[Start of Attachment]

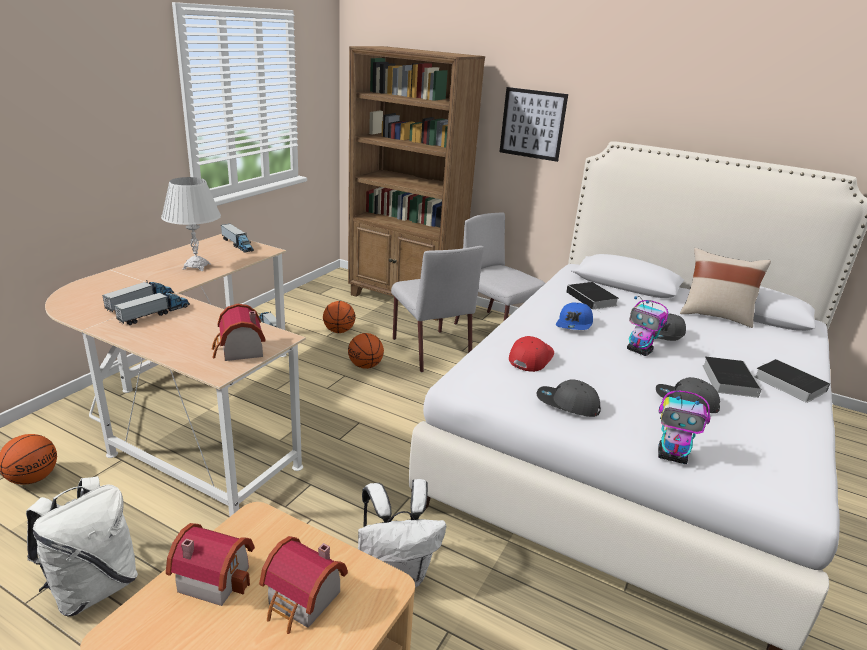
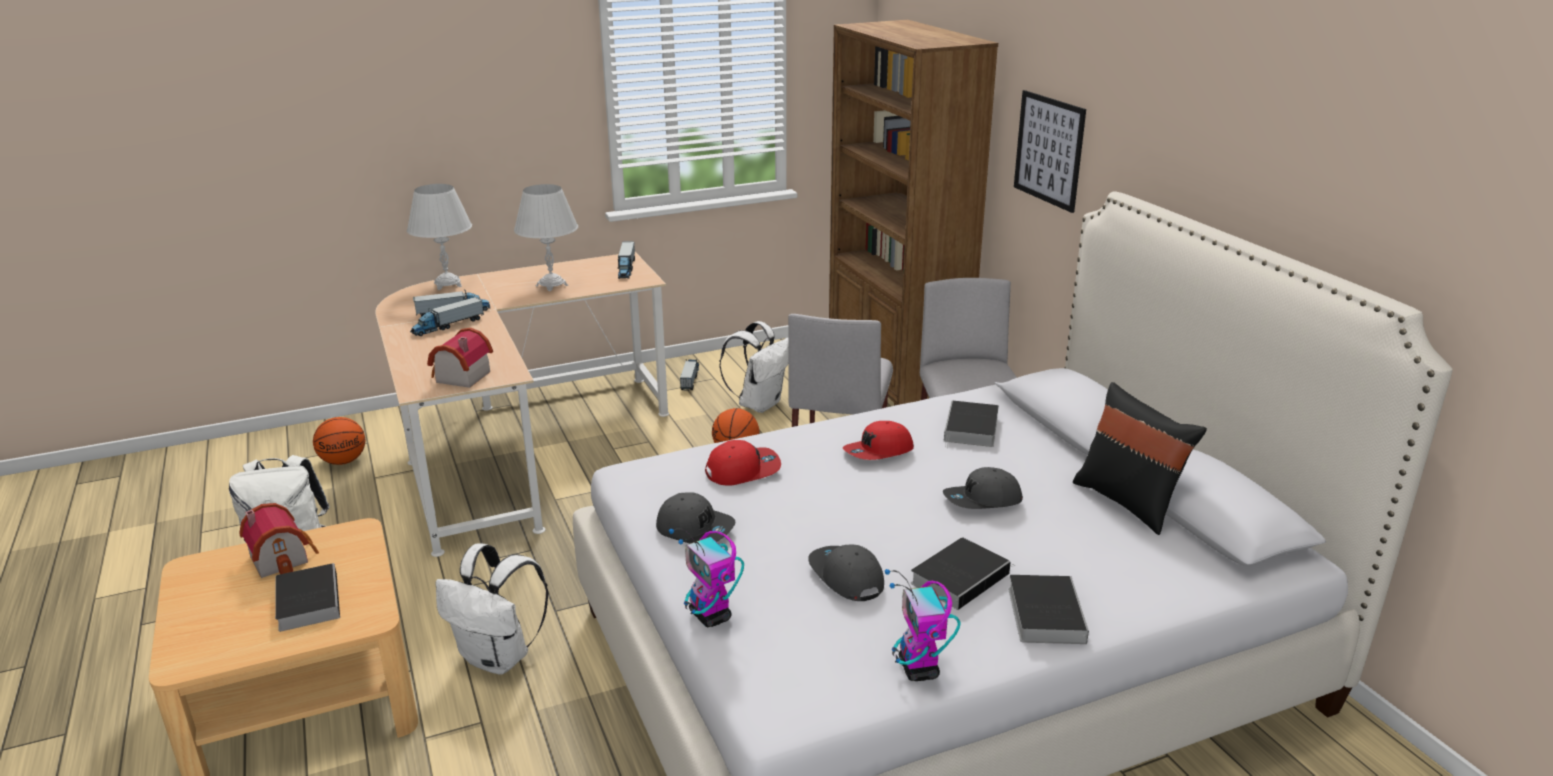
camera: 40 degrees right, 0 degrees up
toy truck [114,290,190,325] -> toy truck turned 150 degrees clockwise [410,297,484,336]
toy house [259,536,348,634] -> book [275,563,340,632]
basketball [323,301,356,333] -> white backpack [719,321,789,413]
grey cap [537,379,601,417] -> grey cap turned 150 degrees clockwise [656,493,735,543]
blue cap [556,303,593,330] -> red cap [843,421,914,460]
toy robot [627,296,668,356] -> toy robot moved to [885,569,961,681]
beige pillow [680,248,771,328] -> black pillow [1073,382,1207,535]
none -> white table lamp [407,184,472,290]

[End of Attachment]

Exercise brief - Write every entry again exactly as given, skipping the pictures.

Response to this task -
camera: 40 degrees right, 0 degrees up
toy truck [114,290,190,325] -> toy truck turned 150 degrees clockwise [410,297,484,336]
toy house [259,536,348,634] -> book [275,563,340,632]
basketball [323,301,356,333] -> white backpack [719,321,789,413]
grey cap [537,379,601,417] -> grey cap turned 150 degrees clockwise [656,493,735,543]
blue cap [556,303,593,330] -> red cap [843,421,914,460]
toy robot [627,296,668,356] -> toy robot moved to [885,569,961,681]
beige pillow [680,248,771,328] -> black pillow [1073,382,1207,535]
none -> white table lamp [407,184,472,290]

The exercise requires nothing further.